Pair Corralation between Semiconductor Bear and Continental

Given the investment horizon of 90 days Semiconductor Bear 3X is expected to generate 1.97 times more return on investment than Continental. However, Semiconductor Bear is 1.97 times more volatile than Caleres. It trades about 0.02 of its potential returns per unit of risk. Caleres is currently generating about 0.04 per unit of risk. If you would invest  7,290  in Semiconductor Bear 3X on July 7, 2022 and sell it today you would lose (2,018)  from holding Semiconductor Bear 3X or give up 27.68% of portfolio value over 90 days.
Time Period3 Months [change]
DirectionMoves Against 
StrengthVery Weak
Accuracy100.0%
ValuesDaily Returns

Semiconductor Bear 3X  vs.  Caleres

 Performance (%) 
       Timeline  
Semiconductor Bear 
Semiconductor Performance
1 of 100
Compared to the overall equity markets, risk-adjusted returns on investments in Semiconductor Bear 3X are ranked lower than 1 (%) of all global equities and portfolios over the last 90 days. Even with relatively weak basic indicators, Semiconductor Bear may actually be approaching a critical reversion point that can send shares even higher in November 2022.

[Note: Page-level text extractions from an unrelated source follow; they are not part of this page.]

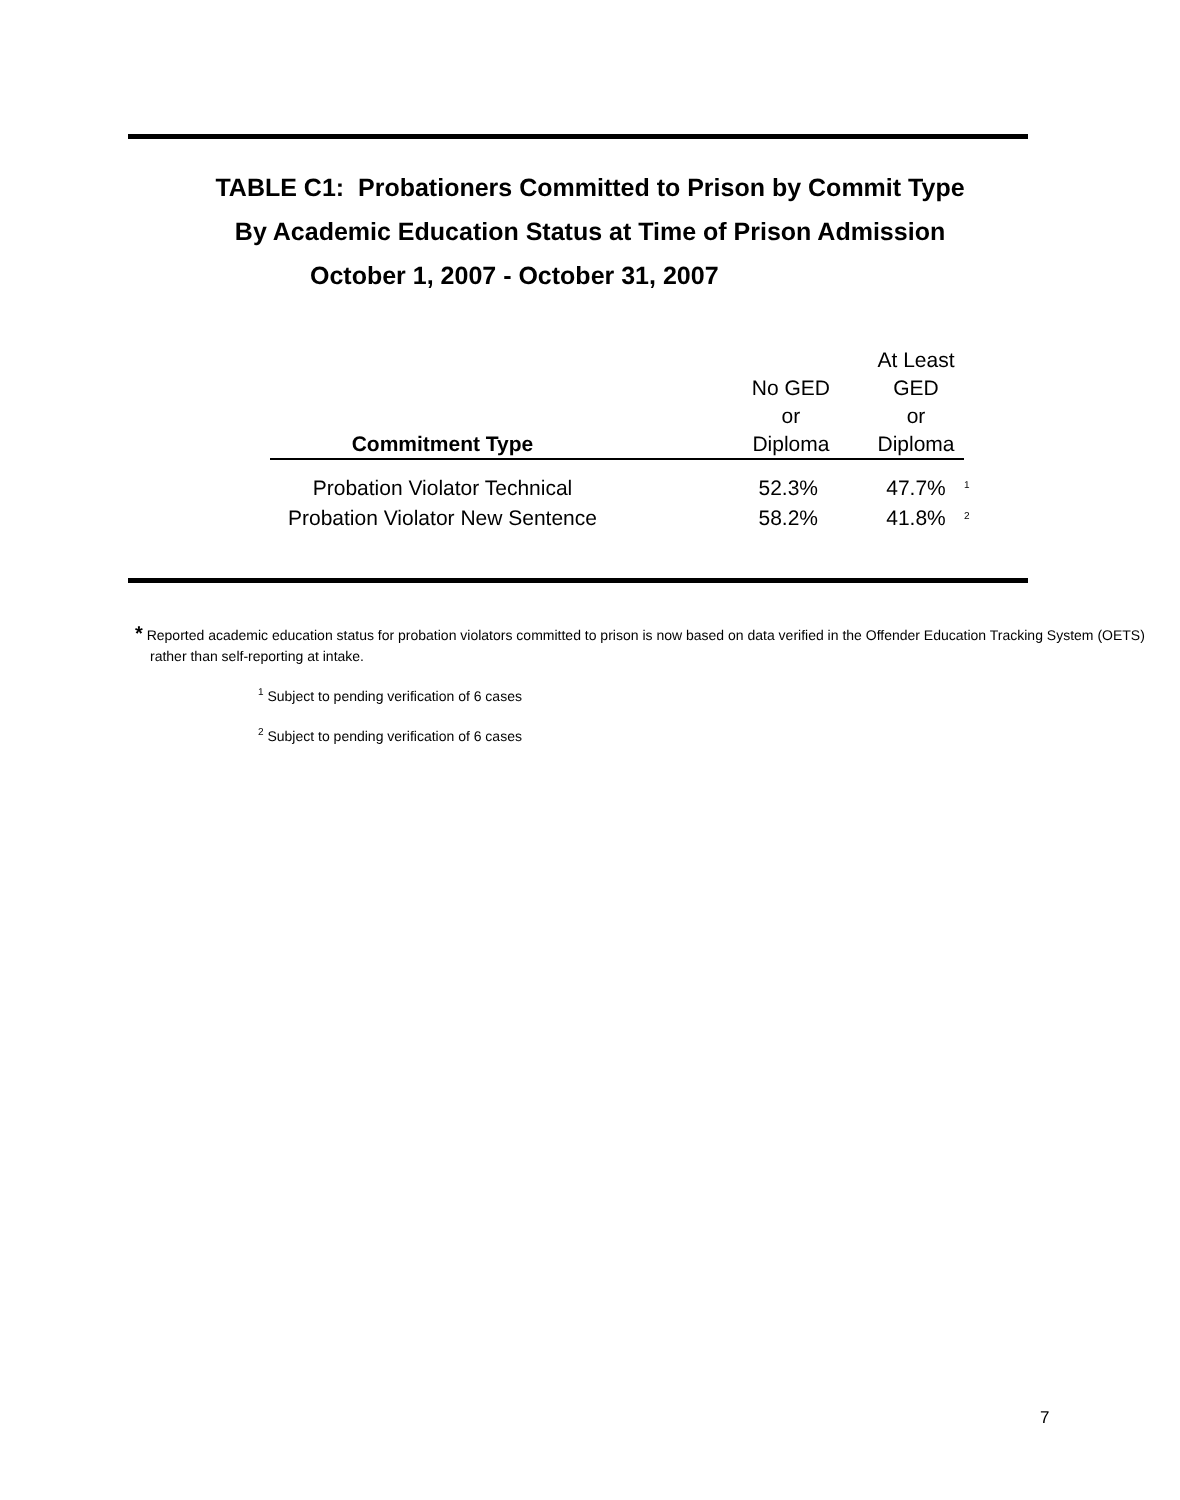TABLE C1: Probationers Committed to Prison by Commit Type
By Academic Education Status at Time of Prison Admission
October 1, 2007 - October 31, 2007
| Commitment Type | No GED or Diploma | At Least GED or Diploma | |
| --- | --- | --- | --- |
| Probation Violator Technical | 52.3% | 47.7% | <sup>1</sup> |
| Probation Violator New Sentence | 58.2% | 41.8% | <sup>2</sup> |
* Reported academic education status for probation violators committed to prison is now based on data verified in the Offender Education Tracking System (OETS) rather than self-reporting at intake.
<sup>1</sup> Subject to pending verification of 6 cases
<sup>2</sup> Subject to pending verification of 6 cases
7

Semiconductor Price Channel

Continental 
Continental Performance
0 of 100
Over the last 90 days Caleres has generated negative risk-adjusted returns adding no value to investors with long positions. Even with relatively steady basic indicators, Continental is not utilizing all of its potentials. The latest stock price chaos, may contribute to medium-term losses for the stakeholders.

Continental Price Channel

Semiconductor Bear and Continental Volatility Contrast

   Predicted Return Density   
       Returns  

Pair Trading with Semiconductor Bear and Continental

The main advantage of trading using opposite Semiconductor Bear and Continental positions is that it hedges away some unsystematic risk. Because of two separate transactions, even if Semiconductor Bear position performs unexpectedly, Continental can make up some of the losses. Pair trading also minimizes risk from directional movements in the market. For example, if an entire industry or sector drops because of unexpected headlines, the short position in Continental will offset losses from the drop in Continental's long position.
Semiconductor Bear vs. Walt Disney
The idea behind Semiconductor Bear 3X and Caleres pairs trading is to make the combined position market-neutral, meaning the overall market's direction will not affect its win or loss (or potential downside or upside). This can be achieved by designing a pairs trade with two highly correlated stocks or equities that operate in a similar space or sector, making it possible to obtain profits through simple and relatively low-risk investment.
Continental vs. Amazon Inc
Check out your portfolio center. Note that this page's information should be used as a complementary analysis to find the right mix of equity instruments to add to your existing portfolios or create a brand new portfolio. You can also try CEO Directory module to screen CEOs from public companies around the world.